ツバクロの前身は吉田地区の特産「もとまちきゅうり」の普及団体で、18年に結成された。「ブランド野菜なのに知名度が低い」と悩む農家とタッグを組み、「飲むキュウリ」として、輪切りを浮かべたハイボールなどのレシピを考案。地元飲食店に掛け合い、メニューに加えてもらった。
熱意と企画力が評判となり、「一緒に活動したい」と農家や飲食関係者から声が掛かり、地元の調理器具メーカーの商品開発にも関わるようになった。「これまで燕では農業、飲食業界、工業、行政関係者が単独で動いてきた。横断的につながり合えば地域の可能性が広がる」。共通するキーワードは「食」だとひらめき、旗振り役を買って出た。
ツバクロのメンバーは農家、和洋中の料理人、飲食店、カメラマン、ライターら12人。多彩な顔触れが経験やスキルを生かして支え合い、地元企業や農協、行政も活動に参画する。
19年秋には世界に名高い燕産のカトラリー(金属洋食器)と地元食材を組み合わせたディナー企画を実現。

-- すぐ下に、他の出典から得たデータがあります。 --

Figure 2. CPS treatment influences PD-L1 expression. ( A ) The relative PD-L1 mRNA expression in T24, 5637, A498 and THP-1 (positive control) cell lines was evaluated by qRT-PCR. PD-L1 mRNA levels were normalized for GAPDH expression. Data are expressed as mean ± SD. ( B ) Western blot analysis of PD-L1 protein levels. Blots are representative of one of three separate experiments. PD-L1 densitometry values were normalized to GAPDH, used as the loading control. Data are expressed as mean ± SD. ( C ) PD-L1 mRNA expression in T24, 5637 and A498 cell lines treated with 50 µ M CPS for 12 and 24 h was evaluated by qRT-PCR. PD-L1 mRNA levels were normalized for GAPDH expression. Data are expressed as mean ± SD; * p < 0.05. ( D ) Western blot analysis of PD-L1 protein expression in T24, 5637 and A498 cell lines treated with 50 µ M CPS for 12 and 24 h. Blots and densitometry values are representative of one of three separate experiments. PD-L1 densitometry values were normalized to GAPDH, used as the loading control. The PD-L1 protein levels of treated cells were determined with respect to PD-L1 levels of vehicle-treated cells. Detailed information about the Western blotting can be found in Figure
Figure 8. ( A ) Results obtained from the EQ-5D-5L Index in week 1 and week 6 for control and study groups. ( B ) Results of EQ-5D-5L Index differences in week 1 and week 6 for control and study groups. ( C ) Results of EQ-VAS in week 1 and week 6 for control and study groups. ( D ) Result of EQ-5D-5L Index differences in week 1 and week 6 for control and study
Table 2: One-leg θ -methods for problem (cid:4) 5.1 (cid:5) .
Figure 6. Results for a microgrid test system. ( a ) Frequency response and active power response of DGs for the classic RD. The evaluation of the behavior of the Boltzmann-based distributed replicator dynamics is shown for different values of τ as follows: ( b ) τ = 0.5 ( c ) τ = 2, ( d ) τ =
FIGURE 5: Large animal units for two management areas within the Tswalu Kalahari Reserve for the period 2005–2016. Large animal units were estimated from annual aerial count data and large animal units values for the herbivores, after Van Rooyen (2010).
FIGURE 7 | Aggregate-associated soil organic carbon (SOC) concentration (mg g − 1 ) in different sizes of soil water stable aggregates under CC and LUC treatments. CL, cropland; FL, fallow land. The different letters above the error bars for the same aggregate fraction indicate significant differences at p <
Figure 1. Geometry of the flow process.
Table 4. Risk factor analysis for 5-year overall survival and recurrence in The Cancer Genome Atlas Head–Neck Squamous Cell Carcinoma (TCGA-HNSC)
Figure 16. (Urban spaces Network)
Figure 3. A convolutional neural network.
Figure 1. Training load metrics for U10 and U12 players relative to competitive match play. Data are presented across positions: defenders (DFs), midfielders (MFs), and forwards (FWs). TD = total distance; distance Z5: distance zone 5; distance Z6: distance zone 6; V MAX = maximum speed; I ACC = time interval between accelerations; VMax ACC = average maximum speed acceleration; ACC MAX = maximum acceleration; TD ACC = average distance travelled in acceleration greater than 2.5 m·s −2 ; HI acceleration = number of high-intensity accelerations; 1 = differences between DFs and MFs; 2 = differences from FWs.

県内外から訪れた約40人がフルコースを堪能した。
新型コロナウイルスで飲食業界が苦境に立った20年度は地元企業と連携し、地域にある飲食店のテークアウト情報を会員制交流サイト(SNS)で紹介。行政の協力を得てエリアごとに店舗情報を掲載したマップも作成し、市内各世帯に配布した。「ピンチはチャンス。多くの飲食店と関わり、横の連携が強まった」と充実感をにじませる。
同世代の仲間たちと語り合うのが、20年後の地域の姿だ。人口減少に歯止めがかからない中、地域外に情報を発信し、関係人口を増やす仕掛けをつくらなければ「手遅れになる」と危機感を抱く。
「まずは燕に興味を持ってもらい、訪れてもらう。次に住んでもらえる制度を整えないといけない。次の世代のために道筋を付けたい」と使命感を燃やす。
「農工商、異業種の協業で未来を開きたい」と語る森山史朗さん=燕市富永
森山さんが折に触れて訪れ、「自分のパワースポット」と推すのが、大河津分水路の洗堰(あらいぜき)(燕市)。信濃川に流す水量をコントロールし、越後平野を水害から守る要の場だ。
分水路の建設工事は1870年に着手。2022年に通水100年を迎える。「農業や産業が発展したのは先人の偉業があったから」。壮大な歴史を感じ、気持ちを高めている。現在の洗堰は2代目で、2000年に通水された。近くに信濃川大河津資料館や多目的広場もあり、「子連れでも遊べる」という。